The funeral was the largest seen in Dún Laoghaire. Flags were lowered in all European ports. All fifteen were buried together in Deans Grange Cemetery. A fund was raised to support their dependents, with £2,200 coming from the RNLI and £300 was given to the families by the Russian Government. Further monies were received from the ship's owners in Finland and from 'the people of Russia'. There is a plaque on the old lifeboat station wall and a granite memorial. Every year, the event is remembered. At noon every Christmas Eve there is a procession along the East Pier, led by a piper.
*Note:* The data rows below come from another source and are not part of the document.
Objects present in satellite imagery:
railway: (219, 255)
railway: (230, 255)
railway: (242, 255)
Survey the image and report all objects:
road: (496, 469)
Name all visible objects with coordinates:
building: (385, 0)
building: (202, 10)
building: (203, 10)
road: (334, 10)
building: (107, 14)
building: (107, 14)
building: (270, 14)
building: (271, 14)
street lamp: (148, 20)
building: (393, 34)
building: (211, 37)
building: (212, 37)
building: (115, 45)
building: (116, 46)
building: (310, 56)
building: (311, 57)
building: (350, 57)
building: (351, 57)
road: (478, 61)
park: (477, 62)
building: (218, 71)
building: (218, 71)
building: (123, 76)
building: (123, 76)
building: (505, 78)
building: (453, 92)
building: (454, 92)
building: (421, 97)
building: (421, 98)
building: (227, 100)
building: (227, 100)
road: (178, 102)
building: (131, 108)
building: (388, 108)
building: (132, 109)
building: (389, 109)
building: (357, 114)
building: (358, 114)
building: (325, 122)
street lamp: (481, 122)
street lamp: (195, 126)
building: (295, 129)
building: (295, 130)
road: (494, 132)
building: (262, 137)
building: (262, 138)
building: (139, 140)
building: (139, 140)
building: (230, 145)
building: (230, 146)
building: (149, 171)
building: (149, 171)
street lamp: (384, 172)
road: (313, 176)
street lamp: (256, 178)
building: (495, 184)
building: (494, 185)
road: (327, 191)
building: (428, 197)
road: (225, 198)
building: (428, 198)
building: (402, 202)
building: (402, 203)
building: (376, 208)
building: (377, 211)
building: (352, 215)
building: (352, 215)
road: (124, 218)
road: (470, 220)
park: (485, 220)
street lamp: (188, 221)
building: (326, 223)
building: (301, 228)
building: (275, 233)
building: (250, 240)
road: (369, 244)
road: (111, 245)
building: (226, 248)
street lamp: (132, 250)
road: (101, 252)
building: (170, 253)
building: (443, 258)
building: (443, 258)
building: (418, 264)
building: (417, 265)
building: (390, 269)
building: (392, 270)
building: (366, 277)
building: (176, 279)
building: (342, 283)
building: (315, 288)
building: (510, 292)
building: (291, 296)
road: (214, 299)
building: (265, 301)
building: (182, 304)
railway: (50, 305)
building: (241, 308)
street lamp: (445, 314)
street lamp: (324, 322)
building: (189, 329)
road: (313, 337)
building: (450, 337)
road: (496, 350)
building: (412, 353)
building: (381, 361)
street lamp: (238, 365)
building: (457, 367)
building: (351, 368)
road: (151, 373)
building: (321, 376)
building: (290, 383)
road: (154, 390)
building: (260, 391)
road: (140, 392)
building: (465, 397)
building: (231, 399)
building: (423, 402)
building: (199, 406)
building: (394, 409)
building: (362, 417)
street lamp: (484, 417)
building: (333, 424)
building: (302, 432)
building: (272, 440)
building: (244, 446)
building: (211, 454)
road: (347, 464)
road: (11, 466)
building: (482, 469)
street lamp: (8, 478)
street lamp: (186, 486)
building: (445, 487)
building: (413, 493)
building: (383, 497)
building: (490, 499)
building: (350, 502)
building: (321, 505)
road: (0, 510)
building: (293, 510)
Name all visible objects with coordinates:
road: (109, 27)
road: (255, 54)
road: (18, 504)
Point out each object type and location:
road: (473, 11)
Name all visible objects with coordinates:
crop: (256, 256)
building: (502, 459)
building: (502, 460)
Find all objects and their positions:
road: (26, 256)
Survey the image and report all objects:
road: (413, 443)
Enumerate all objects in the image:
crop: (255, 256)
A short service is then held.

==Crew==
- Coxswain Alexander Williams, age 35, married with six children
- Henry Williams (his father and ex-coxswain), age 60, married with three sons (including Alexander)
- John Baker, age 33 married with three children.
- John Bartley, aged 45, married with two children.
- Edward Crowe, age 30, married, no children.
- Thomas Dunphy, age 31, married three children.
- William Dunphy (his brother), age 40 married with six children.
- Francis McDonald, one son born early in 1896.
- Edward Murphy, age 30, married with three children.
- Patrick Power, age 22, single.
- James Ryan, age 24, single.
- George Saunders, age 30, married, one son born 8 months after his death.
- Francis Saunders (his brother), age 27, married with five children.
- Edward Shannon, age 28, married with four children.
- Henry Underhill, age 32 years, married, no children.